И все же, почему я не принес знаний о том, кто я такой?
Или, может быть, я плохо искал? Стоит снова сосредоточиться и попытаться выудить знания о себе‑разуме? Ведь откуда‑то же я знаю, как просмотреть память, доставшуюся мне от тела. Мою добычу, мой трофей.
Может быть, в ней я найду подсказку, как себя называть?
Знания. Знания о его жизни появляются в моем разуме. Тайник с урожаем ‑ чтобы сохранить что‑то после того, как соберут налоги. Второй тайник ‑ с запасом вяленой рыбы и денег. И последнее счастливое воспоминание ‑ как милостыня.
Сгусток воды дрожит и меняет форму, паря меж сложенных ладоней. Счастье, радость открытия.
‑ Мама, посмотри.
И удар по щеке ‑ как плевок в протянутую ладонь. Протянутую ‑ для дружбы. Не для подаяния.

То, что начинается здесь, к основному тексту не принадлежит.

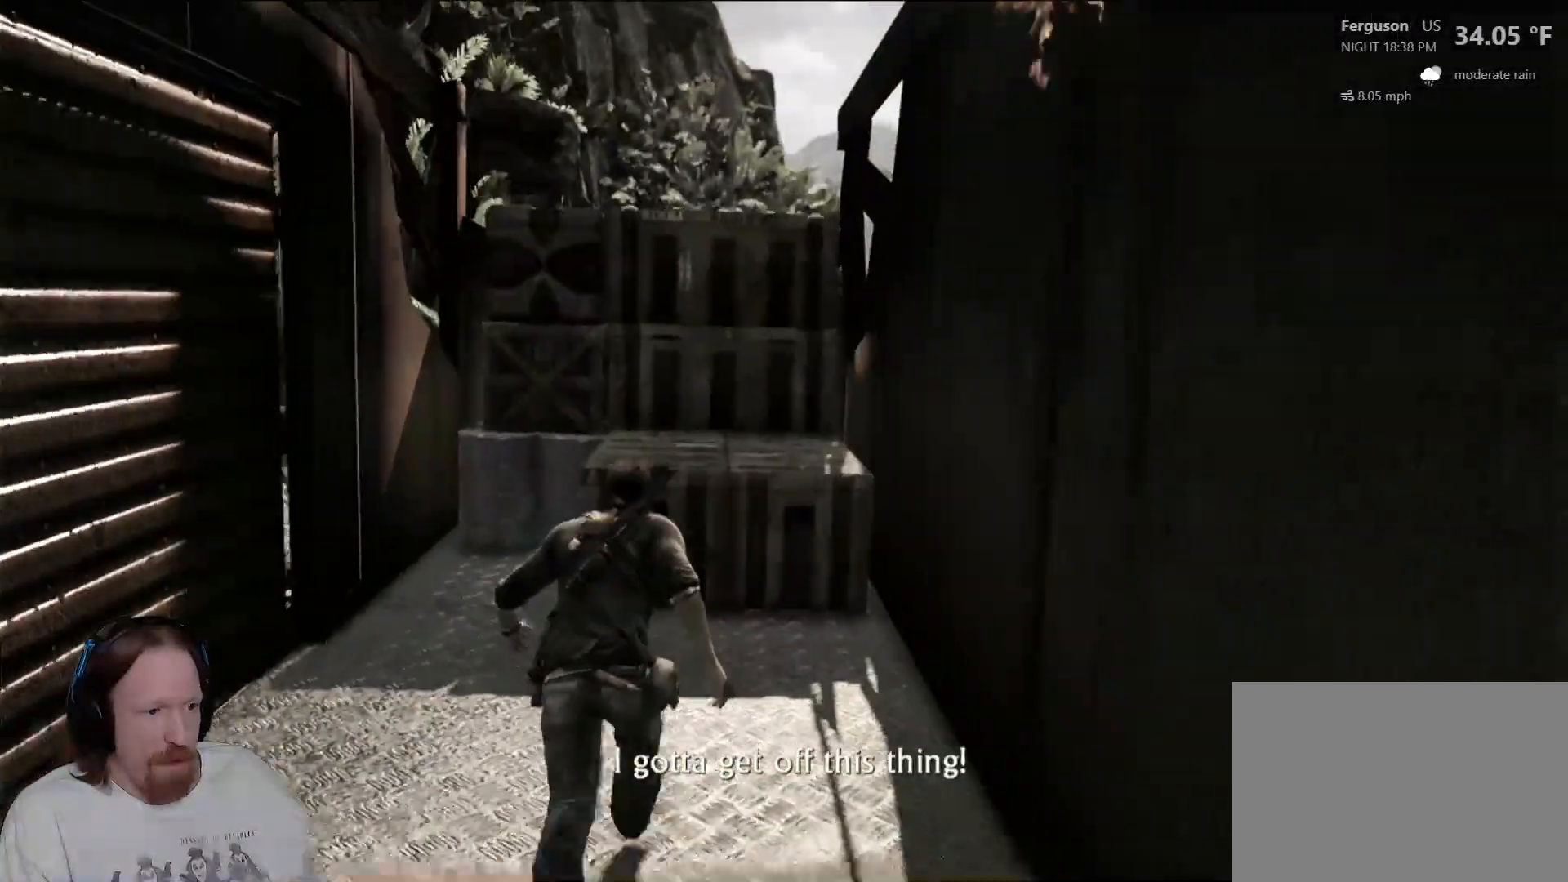
{"buttons": ["CROSS"], "left_stick": "up", "right_stick": "center", "events": [[367, "CROSS", "down"]]}
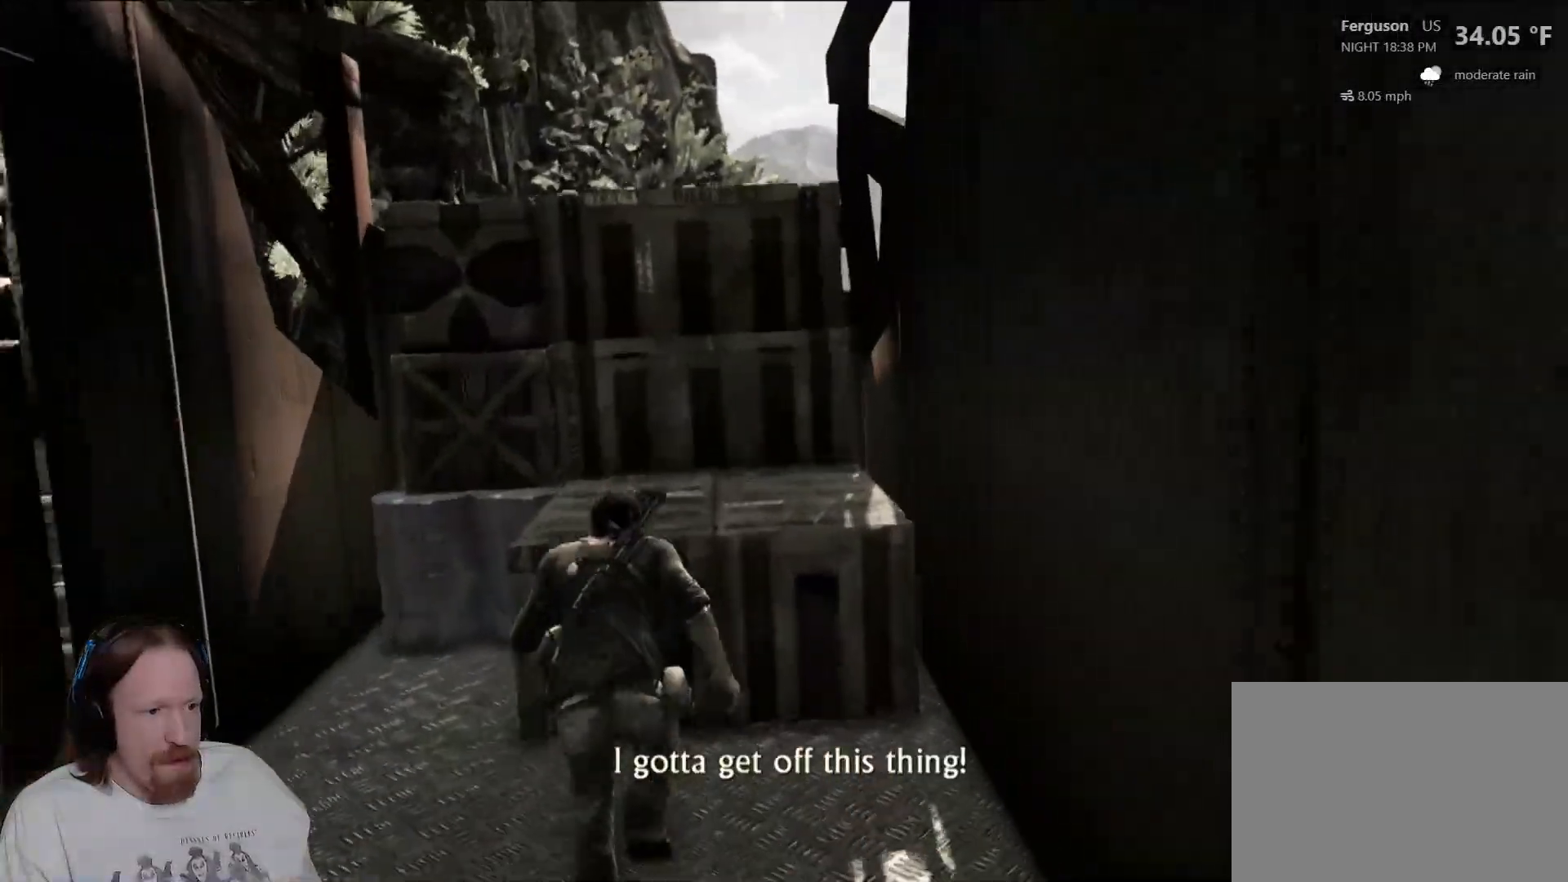
{"buttons": [], "left_stick": "center", "right_stick": "center", "events": [[50, "CROSS", "up"], [317, "left_stick", "center"]]}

Я анализирую то, что увидел. Знания раскладываются легко, словно бы уже были разложены по полочкам, именно в таком порядке. А сейчас я просто проглядываю корешки книг.
Интересная ассоциация. Надо будет подумать, где я ее мог подхватить. Ведь, судя по тем отрывкам памяти прошлого владельца тела, таких воспоминаний у него быть не должно. Привет из моего прошлого? Возможно.